> Task objective
Set down, word for word, the portion of the passage on hedge fund shrinkage below that lies between "Much like George" and "- Nov 2008.", inclusive.

Much like George Costanza (of Seinfeld fame), the hedge fund industry is facing some horrific shrinkage. [if you are not a Seinfeld fan, I realize that made little sense]I started noting the danger of hedge fund liquidations in early September, right before the implosion era of Sep - Nov 2008.
Now one of the worries I am hinting at here today is what happens if multiple hedge funds (who are paid 2% of assets plus 20% of profits in most cases) simply give up in the fourth quarter and purposefully go out of business? That in itself could cause major selloffs in the market. Why would they go out of business on purpose? Because they don't get paid that 20% until they make their shareholders whole. So for example if they are down 15% this year - and someone invested $1M and was down to $850K, if next year they make 10% and get that account back to $935K they don't make that 20% fee next year. They have to get back to $1 million before they start making the 20% again. So why bother? Just shut the fund down, return the money to shareholders - sit on your rear for 6 months then announce your "starting anew!" raise a whole bunch of capital and you have a clean slate and can begin making your 20% of profits again. And since "savvy" investors seem to go to the same well over and over - I guess it works.Should have listened to my leanings in retrospect... even if it wasn't on purpose; a lot of funds hit the exit sign. Now we have data showing just how bad it is out there - 10% of all hedge fund assets were extracted in December 2008; mind boggling. 10% shrinkage in 30 days - and that is with some of the biggest funds in the industry putting up "gates" (i.e. not allowing investors to take money out) As we noted in November, even the hedge funds doing well were in some cases seeing redemptions [Nov 6: Even Hedge Funds Doing Well are Facing Redemptions] In it's entirety the hedge fund world is down almost 50% from it's high (part of that is performance, part of that is redemption) - and now sits near $1 Trillion.

> Recorded data
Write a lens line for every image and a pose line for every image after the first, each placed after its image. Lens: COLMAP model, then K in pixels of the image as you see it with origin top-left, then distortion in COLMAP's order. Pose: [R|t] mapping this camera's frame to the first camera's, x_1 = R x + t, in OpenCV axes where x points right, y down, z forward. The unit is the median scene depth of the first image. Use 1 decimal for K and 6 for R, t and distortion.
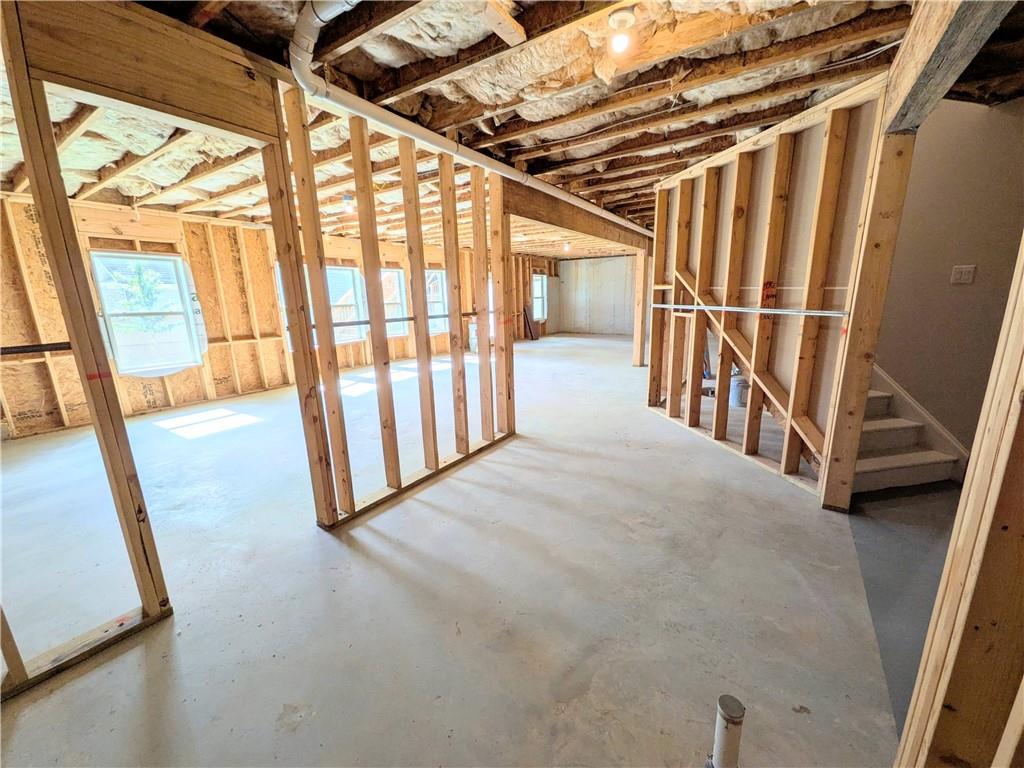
lens RADIAL K [[408.5, 0, 515.0], [0, 408.5, 387.8], [0, 0, 1]] dist [-0.001887, -0.000043]
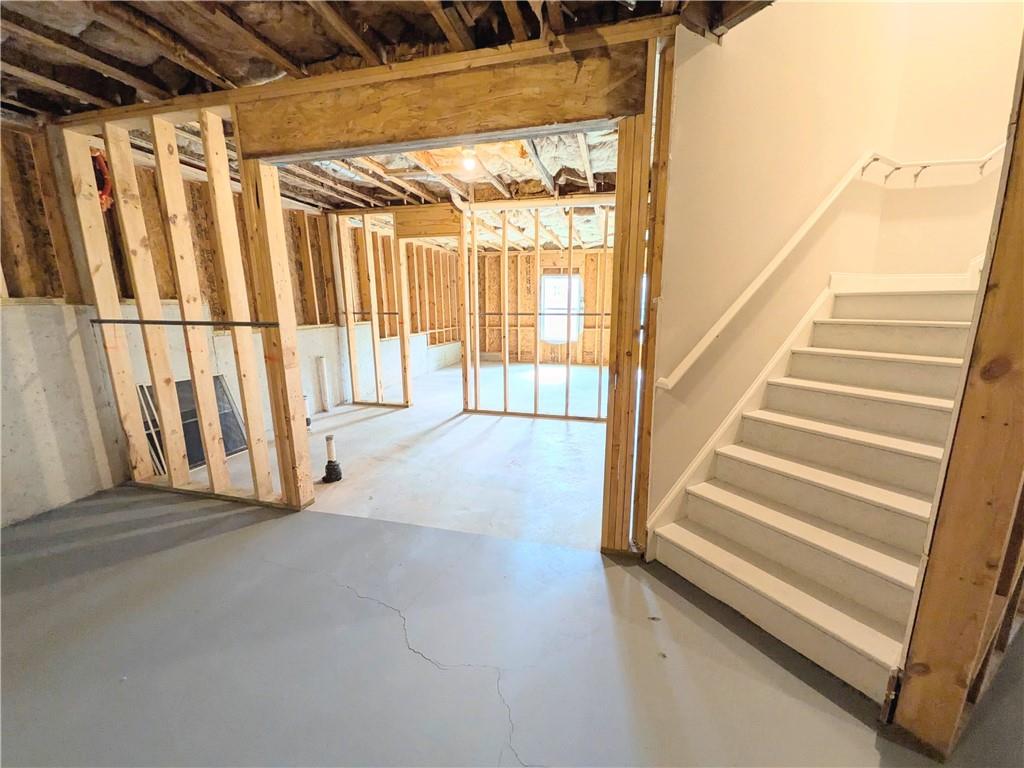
lens RADIAL K [[408.5, 0, 512.7], [0, 408.5, 386.7], [0, 0, 1]] dist [-0.001887, -0.000043]
pose [[0.321473, 0.205538, -0.924342, 0.755059], [-0.212883, 0.966857, 0.140954, -0.060074], [0.922679, 0.151464, 0.354574, 0.228914]]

> Reply to the task
Much like George Costanza (of Seinfeld fame), the hedge fund industry is facing some horrific shrinkage. [if you are not a Seinfeld fan, I realize that made little sense]I started noting the danger of hedge fund liquidations in early September, right before the implosion era of Sep - Nov 2008.